Но я не удивилась и вряд ли даже поняла, что происходит. Я только знала, что не погибну в темнице, но потеряла все, ради чего стоило жить, ибо на полу, истекая кровью, лежал тот, кого я так любила.
12
Снаружи доносились звуки шумного веселья. Те, кто праздновал сбор урожая, даже не подозревали, что граф лежит в своей постели, а его жизнь висит на волоске от смерти; что Филипп спит у себя, приняв снотворного, которое ему дал врач, а мы с Жан-Пьером сидим в библиотеке и ждем.
Графа осматривали двое врачей. Они выпроводили нас за дверь и велели ждать. Ожидание этот казалось бесконечным.
Еще не было одиннадцати, а мне казалось, что прошла целая жизнь с тех пор, как я стояла в подземелье с графом и вдруг столкнулась лицом к лицу со смертью.
Жан-Пьер сидел рядом со мной, лицо его было бледным, а в глазах застыло изумление, словно он тоже не понимал, что здесь делает.
— Как они долго, — произнесла я.
— Не бойся. Он не умрет.
Я покачала головой.
— Нет, — чуть ли не с горечью продолжал Жан-Пьер. — Он не умрет, пока сам не захочет. Разве не всегда он…
Жан-Пьер усмехнулся.
— Сиди здесь, — приказал он, — ты ему не поможешь, если будешь ходить взад и вперед. Окажись я в подземелье хоть на секунду раньше — он был бы спасен. Я опоздал.

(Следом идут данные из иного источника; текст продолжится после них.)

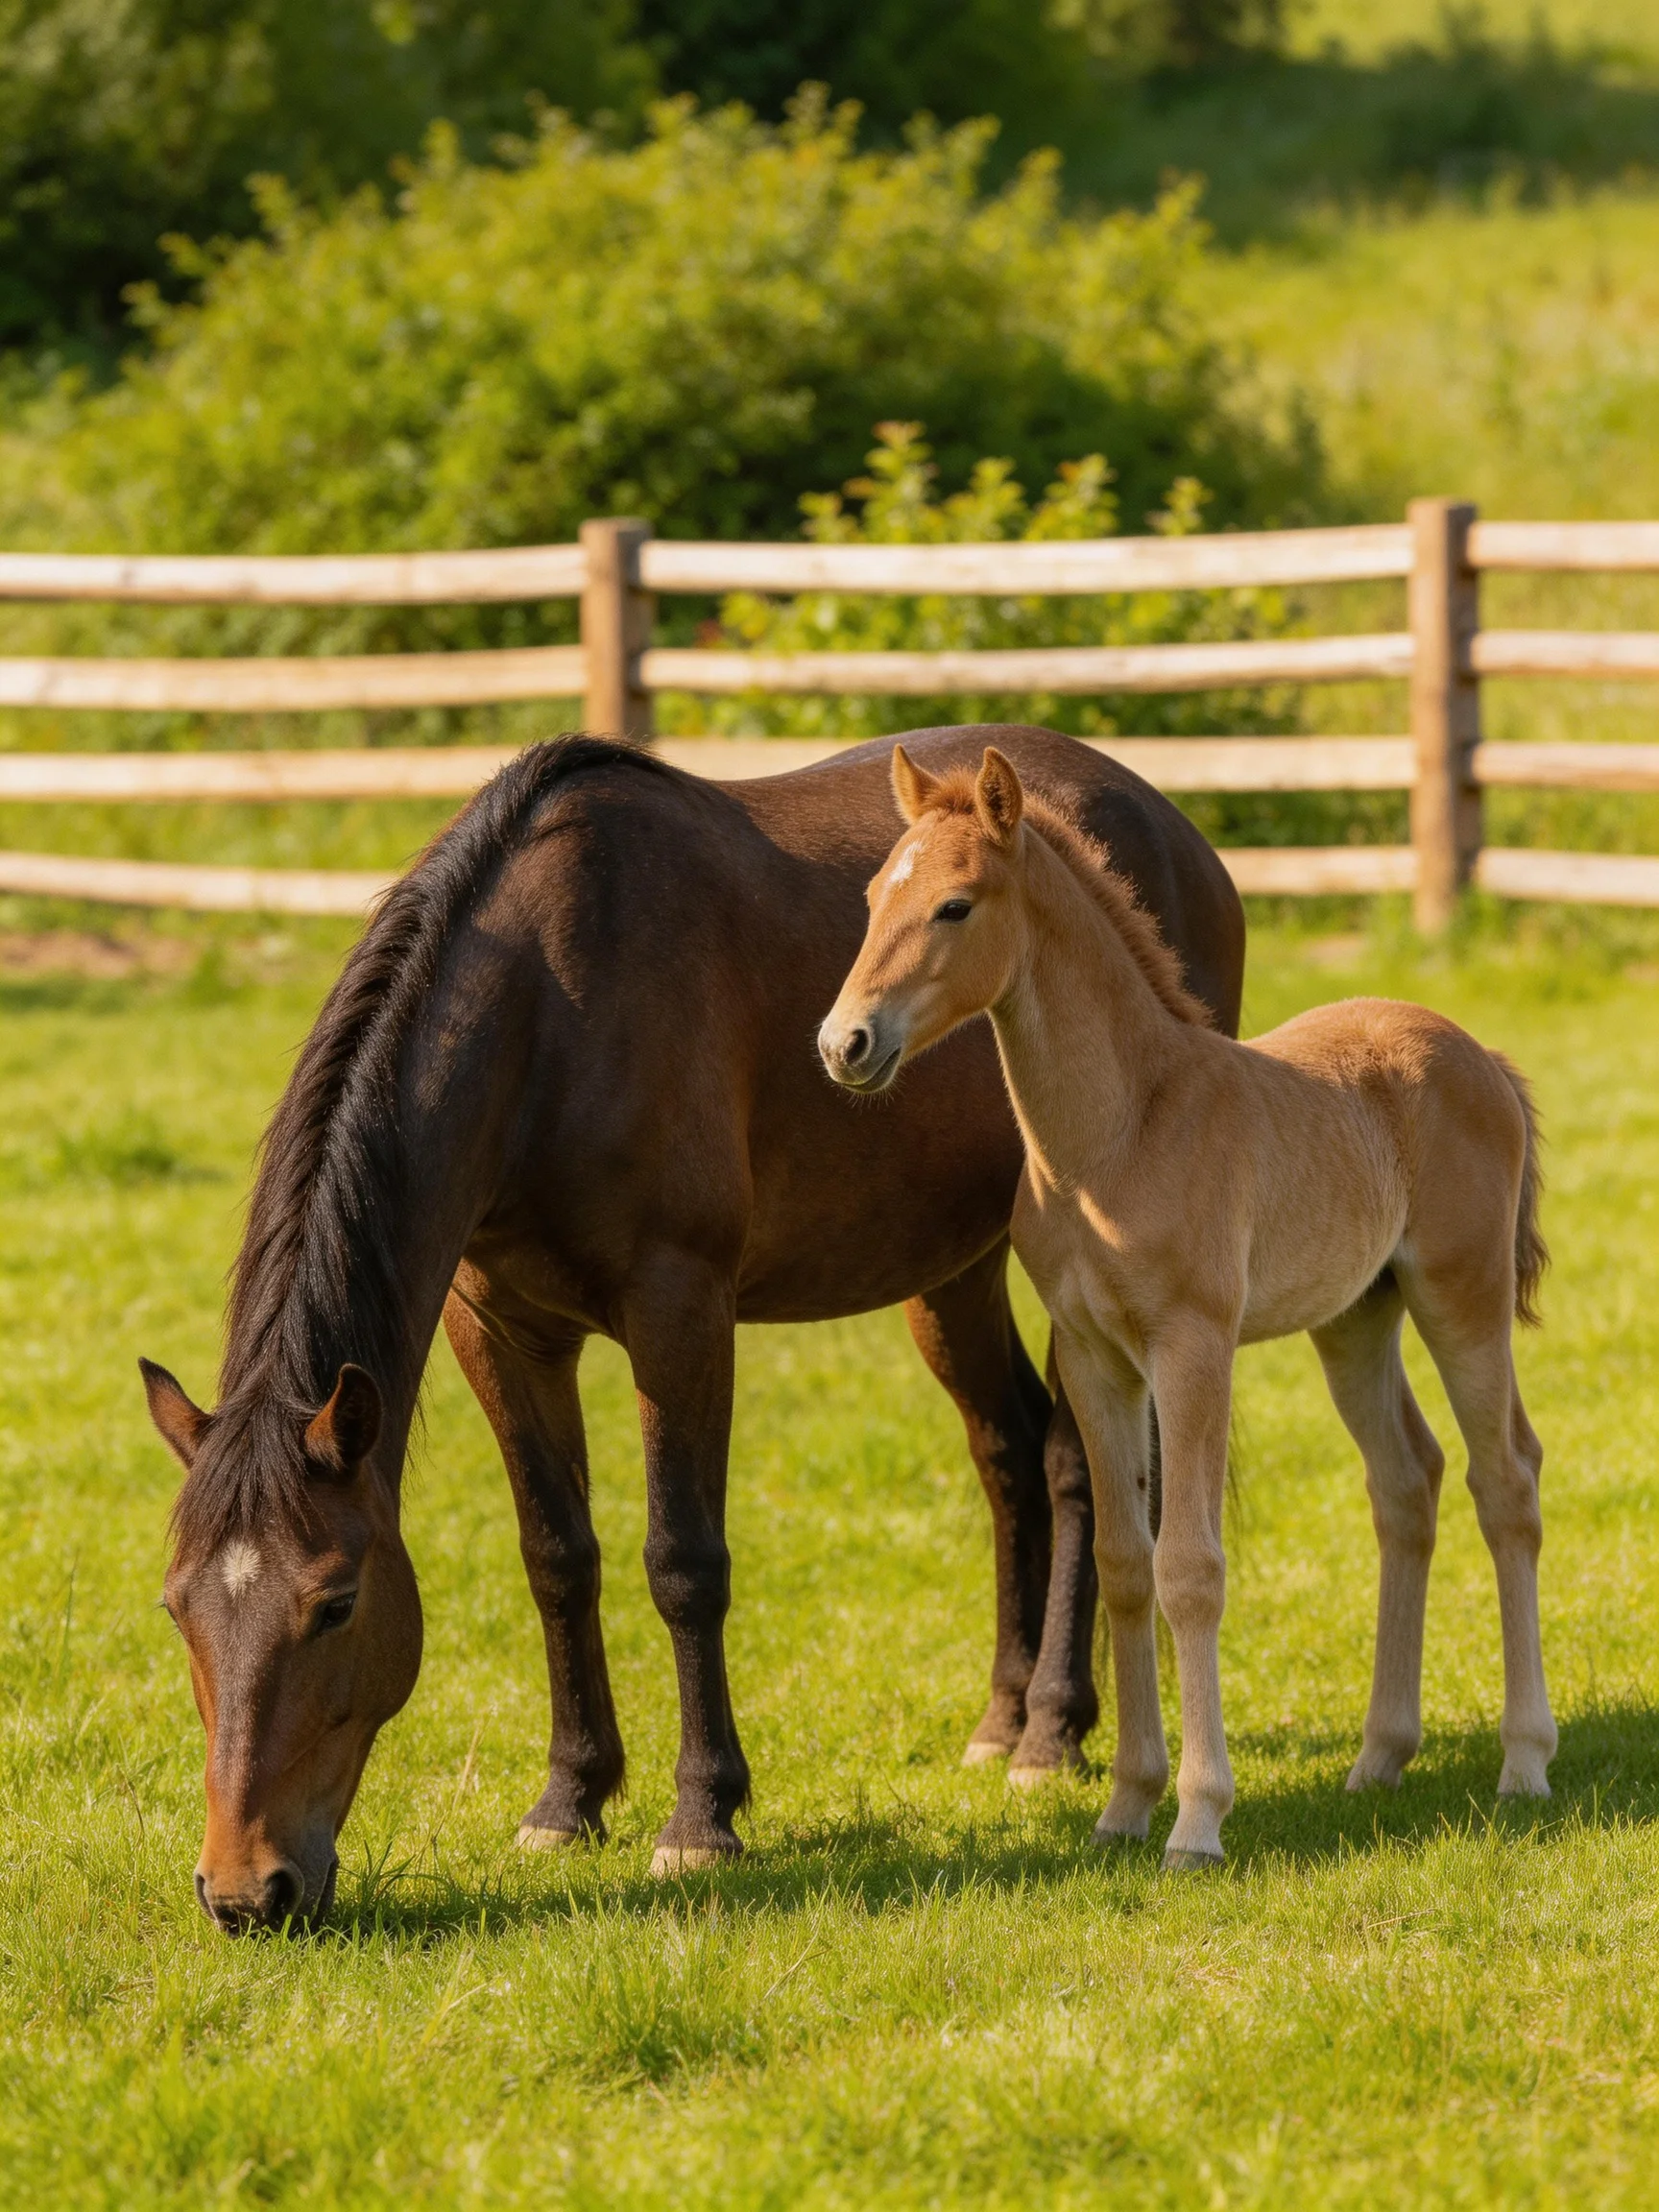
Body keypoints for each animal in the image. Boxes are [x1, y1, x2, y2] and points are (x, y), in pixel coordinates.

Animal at [143, 727, 1244, 1931]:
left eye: (336, 1604)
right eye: (176, 1609)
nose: (245, 1891)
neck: (549, 1008)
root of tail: (1173, 828)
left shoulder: (681, 1310)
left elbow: (683, 1562)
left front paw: (701, 1816)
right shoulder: (500, 1328)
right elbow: (557, 1557)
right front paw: (569, 1798)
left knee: (1083, 1464)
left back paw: (1052, 1730)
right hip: (952, 1270)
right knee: (1009, 1451)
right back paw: (1005, 1723)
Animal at [820, 744, 1555, 1869]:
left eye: (954, 904)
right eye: (869, 898)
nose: (844, 1044)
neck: (1119, 1130)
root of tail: (1481, 1056)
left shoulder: (1192, 1345)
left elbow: (1191, 1567)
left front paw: (1199, 1819)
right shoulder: (1093, 1355)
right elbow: (1125, 1565)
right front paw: (1124, 1804)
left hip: (1458, 1296)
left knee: (1505, 1478)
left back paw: (1524, 1763)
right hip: (1355, 1319)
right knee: (1407, 1482)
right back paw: (1379, 1757)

Манеры Жан-Пьера изменились. В этой комнате он вполне мог сойти за графа. Впервые я разглядела в нем черты де ла Талей. Не знаю, почему в ту минуту меня занимали такие несущественные мелочи.
Это он, Жан-Пьер оказался хозяином положения на месте преступления. Он послал меня за докторами и придумал, что следует говорить.
— Пока никто не должен знать о том, что произошло в подземелье, — предупредил он. — Граф сам решит, о чем говорить, а о чем — нет. Например, он может сказать, что выстрел произошел случайно. Скорее всего, граф не захочет, чтобы господина Филиппа обвинили в покушении на убийство. Вот и нам лучше помалкивать, пока не узнаем волю графа.
Я ухватилась за это «пока не узнаем». Стало быть, когда-нибудь узнаем! Глаза графа откроются, он будет жить.
— Если он выживет… — начала я.
— Выживет, — перебил Жан-Пьер.
— Если бы только знать наверняка…
— Граф захочет выжить. А как он захочет, так и будет. — На мгновение Жан-Пьер запнулся, затем продолжил: — Я видел, как ты ушла с праздника. Что мне оставалось делать? Господин Филипп тоже видел тебя… да, наверное, все видели и догадывались о вашем разговоре. Я пошел за тобой и спустился в темницу, как раз следом за Филиппом.
— Жан-Пьер, ты спас ему жизнь!
Он наморщил лоб.
— До сих пор не понимаю, зачем я это сделал. Я спокойно мог позволить Филиппу пристрелить его. Ведь Филипп великолепный стрелок. Пуля попала бы прямо в сердце, туда-то он и целился, я знаю. Я еще подумал тогда: «Вот и все, Ваша Светлость». А затем… я бросился на Филиппа и толкнул его под руку. Правда, секундой позже, чем следовало. Даже, лучше сказать, на полсекунды позже. Прыгни я на миг раньше, и пуля ушла бы в потолок, а на миг позже — попала бы ему в сердце. Хотя, раньше я не успел бы. Я был слишком далеко. В общем, не знаю, зачем я так поступил. Просто не думал об этом.